▶ **Material for this exercise**:
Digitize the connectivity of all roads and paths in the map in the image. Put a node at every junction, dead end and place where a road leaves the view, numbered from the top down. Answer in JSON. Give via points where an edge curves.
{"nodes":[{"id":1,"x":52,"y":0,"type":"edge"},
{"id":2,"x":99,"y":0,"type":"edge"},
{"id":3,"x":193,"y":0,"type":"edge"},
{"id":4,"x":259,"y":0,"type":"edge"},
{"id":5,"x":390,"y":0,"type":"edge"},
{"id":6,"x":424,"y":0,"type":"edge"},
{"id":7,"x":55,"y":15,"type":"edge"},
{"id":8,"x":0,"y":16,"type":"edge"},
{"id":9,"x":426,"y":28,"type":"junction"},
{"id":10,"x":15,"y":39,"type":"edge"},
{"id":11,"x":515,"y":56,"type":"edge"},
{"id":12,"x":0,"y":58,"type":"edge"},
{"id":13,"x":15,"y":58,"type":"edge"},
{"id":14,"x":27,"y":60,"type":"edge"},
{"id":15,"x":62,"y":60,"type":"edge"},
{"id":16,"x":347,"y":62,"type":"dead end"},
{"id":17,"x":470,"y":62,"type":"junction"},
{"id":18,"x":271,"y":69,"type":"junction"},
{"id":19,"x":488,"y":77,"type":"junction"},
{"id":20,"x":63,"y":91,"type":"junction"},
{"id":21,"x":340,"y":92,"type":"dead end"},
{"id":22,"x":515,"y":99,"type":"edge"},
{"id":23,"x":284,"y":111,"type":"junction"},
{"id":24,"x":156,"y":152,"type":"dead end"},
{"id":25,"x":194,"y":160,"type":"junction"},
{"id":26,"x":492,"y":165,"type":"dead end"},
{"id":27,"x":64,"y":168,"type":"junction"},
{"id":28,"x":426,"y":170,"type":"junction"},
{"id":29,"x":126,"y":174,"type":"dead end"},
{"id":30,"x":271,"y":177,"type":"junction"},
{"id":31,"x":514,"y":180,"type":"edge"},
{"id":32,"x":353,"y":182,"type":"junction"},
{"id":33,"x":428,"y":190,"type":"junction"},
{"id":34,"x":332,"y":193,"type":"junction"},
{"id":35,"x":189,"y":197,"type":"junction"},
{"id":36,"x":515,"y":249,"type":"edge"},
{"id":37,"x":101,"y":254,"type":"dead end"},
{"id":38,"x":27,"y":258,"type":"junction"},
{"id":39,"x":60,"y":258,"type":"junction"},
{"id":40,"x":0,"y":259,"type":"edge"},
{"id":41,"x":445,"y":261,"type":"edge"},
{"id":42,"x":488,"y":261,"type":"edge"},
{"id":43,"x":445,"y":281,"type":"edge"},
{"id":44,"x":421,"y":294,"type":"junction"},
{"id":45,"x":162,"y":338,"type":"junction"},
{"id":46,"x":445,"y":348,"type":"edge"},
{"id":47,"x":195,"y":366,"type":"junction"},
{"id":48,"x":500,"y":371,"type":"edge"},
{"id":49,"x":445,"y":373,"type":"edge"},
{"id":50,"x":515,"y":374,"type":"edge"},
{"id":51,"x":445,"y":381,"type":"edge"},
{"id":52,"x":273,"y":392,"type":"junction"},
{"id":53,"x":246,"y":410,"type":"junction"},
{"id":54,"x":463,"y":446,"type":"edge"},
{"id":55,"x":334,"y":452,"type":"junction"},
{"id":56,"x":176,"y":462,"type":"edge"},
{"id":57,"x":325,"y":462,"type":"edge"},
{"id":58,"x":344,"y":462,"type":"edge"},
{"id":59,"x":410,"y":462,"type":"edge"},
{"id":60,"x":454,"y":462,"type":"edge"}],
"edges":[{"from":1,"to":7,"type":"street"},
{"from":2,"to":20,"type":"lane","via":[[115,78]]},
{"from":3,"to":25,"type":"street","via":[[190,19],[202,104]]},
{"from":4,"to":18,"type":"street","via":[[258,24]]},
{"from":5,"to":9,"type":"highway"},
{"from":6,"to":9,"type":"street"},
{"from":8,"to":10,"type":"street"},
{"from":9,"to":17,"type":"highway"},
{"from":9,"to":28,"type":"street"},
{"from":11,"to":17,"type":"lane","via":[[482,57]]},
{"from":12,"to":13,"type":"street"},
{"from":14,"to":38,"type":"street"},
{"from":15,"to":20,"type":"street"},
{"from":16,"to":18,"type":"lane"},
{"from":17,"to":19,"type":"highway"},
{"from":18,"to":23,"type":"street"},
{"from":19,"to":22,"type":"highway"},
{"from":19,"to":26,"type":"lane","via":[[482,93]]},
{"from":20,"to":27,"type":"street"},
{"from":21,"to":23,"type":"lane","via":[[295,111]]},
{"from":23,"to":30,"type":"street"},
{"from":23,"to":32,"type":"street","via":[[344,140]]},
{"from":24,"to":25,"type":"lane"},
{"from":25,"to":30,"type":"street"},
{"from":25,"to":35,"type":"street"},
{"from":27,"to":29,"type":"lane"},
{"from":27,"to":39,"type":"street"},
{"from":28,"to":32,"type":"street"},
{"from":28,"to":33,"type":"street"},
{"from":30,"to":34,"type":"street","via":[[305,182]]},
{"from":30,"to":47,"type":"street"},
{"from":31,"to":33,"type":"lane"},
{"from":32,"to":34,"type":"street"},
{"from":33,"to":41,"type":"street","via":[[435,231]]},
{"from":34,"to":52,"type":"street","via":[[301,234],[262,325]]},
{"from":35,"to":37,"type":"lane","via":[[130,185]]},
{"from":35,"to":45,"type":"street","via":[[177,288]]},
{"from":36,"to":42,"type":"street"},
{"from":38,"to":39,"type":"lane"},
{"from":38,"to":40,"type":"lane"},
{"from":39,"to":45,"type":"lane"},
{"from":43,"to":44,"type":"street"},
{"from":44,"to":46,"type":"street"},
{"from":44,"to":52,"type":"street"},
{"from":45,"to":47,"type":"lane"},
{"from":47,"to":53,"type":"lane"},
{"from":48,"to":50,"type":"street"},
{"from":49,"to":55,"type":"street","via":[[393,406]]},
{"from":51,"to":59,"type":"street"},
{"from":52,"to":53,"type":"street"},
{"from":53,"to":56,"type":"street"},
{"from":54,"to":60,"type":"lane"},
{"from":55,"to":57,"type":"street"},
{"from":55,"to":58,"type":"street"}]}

▶ **Try it**: Give the material above again, word for word.

▶ **Written answer**:
Digitize the connectivity of all roads and paths in the map in the image. Put a node at every junction, dead end and place where a road leaves the view, numbered from the top down. Answer in JSON. Give via points where an edge curves.
{"nodes":[{"id":1,"x":52,"y":0,"type":"edge"},
{"id":2,"x":99,"y":0,"type":"edge"},
{"id":3,"x":193,"y":0,"type":"edge"},
{"id":4,"x":259,"y":0,"type":"edge"},
{"id":5,"x":390,"y":0,"type":"edge"},
{"id":6,"x":424,"y":0,"type":"edge"},
{"id":7,"x":55,"y":15,"type":"edge"},
{"id":8,"x":0,"y":16,"type":"edge"},
{"id":9,"x":426,"y":28,"type":"junction"},
{"id":10,"x":15,"y":39,"type":"edge"},
{"id":11,"x":515,"y":56,"type":"edge"},
{"id":12,"x":0,"y":58,"type":"edge"},
{"id":13,"x":15,"y":58,"type":"edge"},
{"id":14,"x":27,"y":60,"type":"edge"},
{"id":15,"x":62,"y":60,"type":"edge"},
{"id":16,"x":347,"y":62,"type":"dead end"},
{"id":17,"x":470,"y":62,"type":"junction"},
{"id":18,"x":271,"y":69,"type":"junction"},
{"id":19,"x":488,"y":77,"type":"junction"},
{"id":20,"x":63,"y":91,"type":"junction"},
{"id":21,"x":340,"y":92,"type":"dead end"},
{"id":22,"x":515,"y":99,"type":"edge"},
{"id":23,"x":284,"y":111,"type":"junction"},
{"id":24,"x":156,"y":152,"type":"dead end"},
{"id":25,"x":194,"y":160,"type":"junction"},
{"id":26,"x":492,"y":165,"type":"dead end"},
{"id":27,"x":64,"y":168,"type":"junction"},
{"id":28,"x":426,"y":170,"type":"junction"},
{"id":29,"x":126,"y":174,"type":"dead end"},
{"id":30,"x":271,"y":177,"type":"junction"},
{"id":31,"x":514,"y":180,"type":"edge"},
{"id":32,"x":353,"y":182,"type":"junction"},
{"id":33,"x":428,"y":190,"type":"junction"},
{"id":34,"x":332,"y":193,"type":"junction"},
{"id":35,"x":189,"y":197,"type":"junction"},
{"id":36,"x":515,"y":249,"type":"edge"},
{"id":37,"x":101,"y":254,"type":"dead end"},
{"id":38,"x":27,"y":258,"type":"junction"},
{"id":39,"x":60,"y":258,"type":"junction"},
{"id":40,"x":0,"y":259,"type":"edge"},
{"id":41,"x":445,"y":261,"type":"edge"},
{"id":42,"x":488,"y":261,"type":"edge"},
{"id":43,"x":445,"y":281,"type":"edge"},
{"id":44,"x":421,"y":294,"type":"junction"},
{"id":45,"x":162,"y":338,"type":"junction"},
{"id":46,"x":445,"y":348,"type":"edge"},
{"id":47,"x":195,"y":366,"type":"junction"},
{"id":48,"x":500,"y":371,"type":"edge"},
{"id":49,"x":445,"y":373,"type":"edge"},
{"id":50,"x":515,"y":374,"type":"edge"},
{"id":51,"x":445,"y":381,"type":"edge"},
{"id":52,"x":273,"y":392,"type":"junction"},
{"id":53,"x":246,"y":410,"type":"junction"},
{"id":54,"x":463,"y":446,"type":"edge"},
{"id":55,"x":334,"y":452,"type":"junction"},
{"id":56,"x":176,"y":462,"type":"edge"},
{"id":57,"x":325,"y":462,"type":"edge"},
{"id":58,"x":344,"y":462,"type":"edge"},
{"id":59,"x":410,"y":462,"type":"edge"},
{"id":60,"x":454,"y":462,"type":"edge"}],
"edges":[{"from":1,"to":7,"type":"street"},
{"from":2,"to":20,"type":"lane","via":[[115,78]]},
{"from":3,"to":25,"type":"street","via":[[190,19],[202,104]]},
{"from":4,"to":18,"type":"street","via":[[258,24]]},
{"from":5,"to":9,"type":"highway"},
{"from":6,"to":9,"type":"street"},
{"from":8,"to":10,"type":"street"},
{"from":9,"to":17,"type":"highway"},
{"from":9,"to":28,"type":"street"},
{"from":11,"to":17,"type":"lane","via":[[482,57]]},
{"from":12,"to":13,"type":"street"},
{"from":14,"to":38,"type":"street"},
{"from":15,"to":20,"type":"street"},
{"from":16,"to":18,"type":"lane"},
{"from":17,"to":19,"type":"highway"},
{"from":18,"to":23,"type":"street"},
{"from":19,"to":22,"type":"highway"},
{"from":19,"to":26,"type":"lane","via":[[482,93]]},
{"from":20,"to":27,"type":"street"},
{"from":21,"to":23,"type":"lane","via":[[295,111]]},
{"from":23,"to":30,"type":"street"},
{"from":23,"to":32,"type":"street","via":[[344,140]]},
{"from":24,"to":25,"type":"lane"},
{"from":25,"to":30,"type":"street"},
{"from":25,"to":35,"type":"street"},
{"from":27,"to":29,"type":"lane"},
{"from":27,"to":39,"type":"street"},
{"from":28,"to":32,"type":"street"},
{"from":28,"to":33,"type":"street"},
{"from":30,"to":34,"type":"street","via":[[305,182]]},
{"from":30,"to":47,"type":"street"},
{"from":31,"to":33,"type":"lane"},
{"from":32,"to":34,"type":"street"},
{"from":33,"to":41,"type":"street","via":[[435,231]]},
{"from":34,"to":52,"type":"street","via":[[301,234],[262,325]]},
{"from":35,"to":37,"type":"lane","via":[[130,185]]},
{"from":35,"to":45,"type":"street","via":[[177,288]]},
{"from":36,"to":42,"type":"street"},
{"from":38,"to":39,"type":"lane"},
{"from":38,"to":40,"type":"lane"},
{"from":39,"to":45,"type":"lane"},
{"from":43,"to":44,"type":"street"},
{"from":44,"to":46,"type":"street"},
{"from":44,"to":52,"type":"street"},
{"from":45,"to":47,"type":"lane"},
{"from":47,"to":53,"type":"lane"},
{"from":48,"to":50,"type":"street"},
{"from":49,"to":55,"type":"street","via":[[393,406]]},
{"from":51,"to":59,"type":"street"},
{"from":52,"to":53,"type":"street"},
{"from":53,"to":56,"type":"street"},
{"from":54,"to":60,"type":"lane"},
{"from":55,"to":57,"type":"street"},
{"from":55,"to":58,"type":"street"}]}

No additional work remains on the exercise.